Every auditorium in Rave built theaters features the following:
- DLP Cinema Projection
- DTS digital surround sound
- Stadium seating
- Reclining seat backs
- Oversized luxury reclining seats
- Retractable arm rests / cup holders / tray tables
- 18 inch rise to each row (to promote clear line-of-sight)
- 48 inches of excess space between each row (to add additional leg room)

In addition, large auditoriums often feature two-floor exits with central seating for patrons with physical disabilities and elevator access. Several of the theaters are also equipped with Real D 3D theater systems. Each newly opened building is completely digital in picture and sound.

Properties acquired from National Amusements may not have all of the features or designs listed above.

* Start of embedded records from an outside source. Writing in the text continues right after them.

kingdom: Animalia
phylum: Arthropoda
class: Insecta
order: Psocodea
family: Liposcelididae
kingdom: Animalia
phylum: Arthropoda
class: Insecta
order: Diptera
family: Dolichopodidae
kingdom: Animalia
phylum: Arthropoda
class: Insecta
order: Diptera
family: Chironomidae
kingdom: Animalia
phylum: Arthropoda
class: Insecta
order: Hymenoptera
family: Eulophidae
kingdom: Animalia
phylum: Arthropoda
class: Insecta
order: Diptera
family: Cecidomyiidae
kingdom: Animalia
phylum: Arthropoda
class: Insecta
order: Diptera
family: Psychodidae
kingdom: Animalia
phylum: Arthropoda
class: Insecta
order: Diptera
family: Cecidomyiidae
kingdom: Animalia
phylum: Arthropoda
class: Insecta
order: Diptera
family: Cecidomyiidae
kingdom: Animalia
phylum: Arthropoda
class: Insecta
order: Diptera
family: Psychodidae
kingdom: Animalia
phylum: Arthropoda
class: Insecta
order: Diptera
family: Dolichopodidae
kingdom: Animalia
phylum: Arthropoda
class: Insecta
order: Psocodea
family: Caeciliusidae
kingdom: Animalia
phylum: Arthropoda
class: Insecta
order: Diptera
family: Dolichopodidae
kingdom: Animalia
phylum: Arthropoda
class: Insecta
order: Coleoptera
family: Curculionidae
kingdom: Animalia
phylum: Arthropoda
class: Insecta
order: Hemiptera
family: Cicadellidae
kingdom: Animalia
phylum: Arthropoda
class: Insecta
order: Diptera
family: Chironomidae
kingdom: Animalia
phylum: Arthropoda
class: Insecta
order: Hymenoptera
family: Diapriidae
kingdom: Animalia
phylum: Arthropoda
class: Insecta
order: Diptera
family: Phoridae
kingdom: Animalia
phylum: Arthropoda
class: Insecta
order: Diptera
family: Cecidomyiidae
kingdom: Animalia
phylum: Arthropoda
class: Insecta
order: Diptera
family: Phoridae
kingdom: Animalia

== Rave and Christie Digital ==
In June 2006, Rave Motion Pictures announced a partnership with Christie/AIX to install 445 digital theater systems in its theaters. Several Rave theaters (including theaters in Peoria, Illinois and Huntsville, Alabama) already have Christie systems installed; a full conversion of existing theaters was completed in August 2007.

When Rave Cinemas acquired some theaters from National Amusements in late 2009 and early 2010, they used Barco projectors instead of Christie. With Rave Cinemas now owned by Cinemark, the Christie projectors will be removed and replaced with Barco projectors. At AMC Theatres, the Christie projectors (Barco projectors at Grove City 14) were removed and replaced by Sony 4K Digital Cinema except for the largest screens. At Carmike in Hickory Creek, Texas, the Christie projectors will be kept. At Carmike in Louisville, Kentucky and Voorhees, New Jersey, the Barco projectors will be removed and replaced with Christie.